エンジンの最大出力は172PS / 12500rpm 最大トルクは10.9kg-m / 10500rpmを乾燥重量172kgの車体に組み合わせ、パワーウェイトレシオ(出力重量比)1 kg/PSという偉業を達しています。

 

5バルブの火を消したのは何か?

そんなGENESISエンジンレイアウトシリンダー前傾と5バルブを受け継いだYZF-R1ですが、5VYの後期型、~2006年モデルで5バルブをやめちゃっています。

大きな理由としては

レース(SBK)で勝てる性能、すなわちパワーアップの為です。 

 

実を言うと5バルブエンジンの5VYはレースで苦戦を強いられていたのでした。

 

FZ750の発売から20年経って、バイクのエンジン性能は加工技術や素材の変化によって大きく進化をとげました。

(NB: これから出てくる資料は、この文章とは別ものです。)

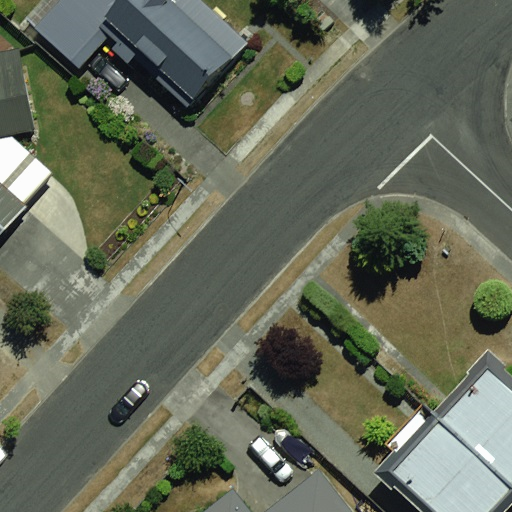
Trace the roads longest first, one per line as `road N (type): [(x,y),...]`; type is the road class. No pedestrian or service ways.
road 1 (residential): [(4,511),(389,96)]
road 2 (residential): [(389,96),(511,212)]
road 3 (residential): [(389,96),(505,0)]
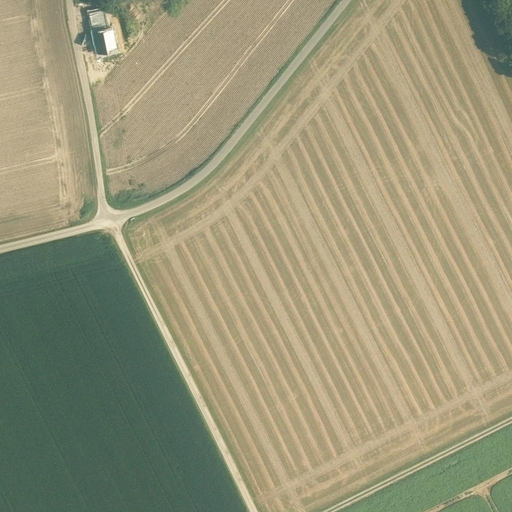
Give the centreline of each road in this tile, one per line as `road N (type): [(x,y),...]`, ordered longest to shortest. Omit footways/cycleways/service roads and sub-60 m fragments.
road 1 (unclassified): [(339,0),(208,171),(165,201),(111,223)]
road 2 (track): [(254,511),(111,223)]
road 3 (unclassified): [(70,0),(102,209),(111,223)]
road 4 (track): [(327,511),(511,419)]
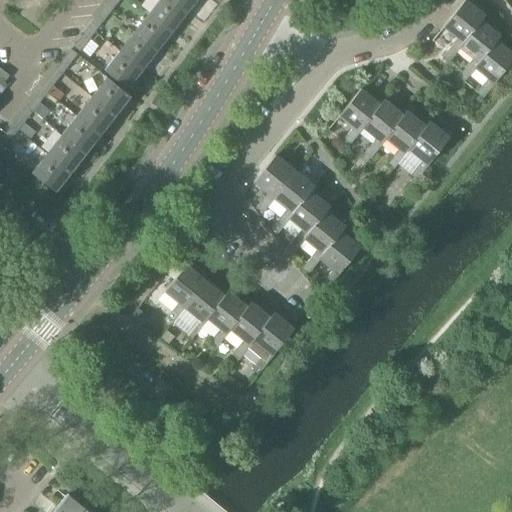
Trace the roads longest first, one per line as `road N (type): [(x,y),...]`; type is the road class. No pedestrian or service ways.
road 1 (residential): [(302,295),(209,206),(317,76)]
road 2 (tertiary): [(90,273),(255,32)]
road 3 (residential): [(189,511),(9,369)]
road 4 (residential): [(317,76),(332,57),(402,35),(430,0)]
road 5 (tertiary): [(9,369),(90,273)]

高回転、高出力化によって5バルブの機構は時代と合わなくなってしまったのです。

 

実際その後モデルチェンジして4バルブ化された4C8型は最高出力を上乗せし、14B型ではクランクをクロスプレーン化させてYZF-R1は更なる進化をとげています。

 

 YZF-R1(5VY)まとめ

ここまで5バルブ中心にR1をご紹介してきましたが、

私は別に5バルブにはこだわってもいませんw

なぜなら5バルブだからと言って特徴的な音がでるようなこともありませんし、エンジンの内部ですから普段は見えません。

 

ただ、中古のYZF-R1に乗っていても

「最後の5バルブエンジンのR1」

と思えば、ちょっとだけ自己満足度が上がりませんか?

 

また、クロスプレーンと違って甲高い4気筒エンジンの音や、すらりとスリムなデザインは現在でもまだまだ魅力的です。

 

ちなみに2006年式の後期モデルは見た目が前期型とほとんど変わりませんが、3PSの出力アップとスイングアームの延長、フレームの剛性見直しによってハンドリングが改善されています。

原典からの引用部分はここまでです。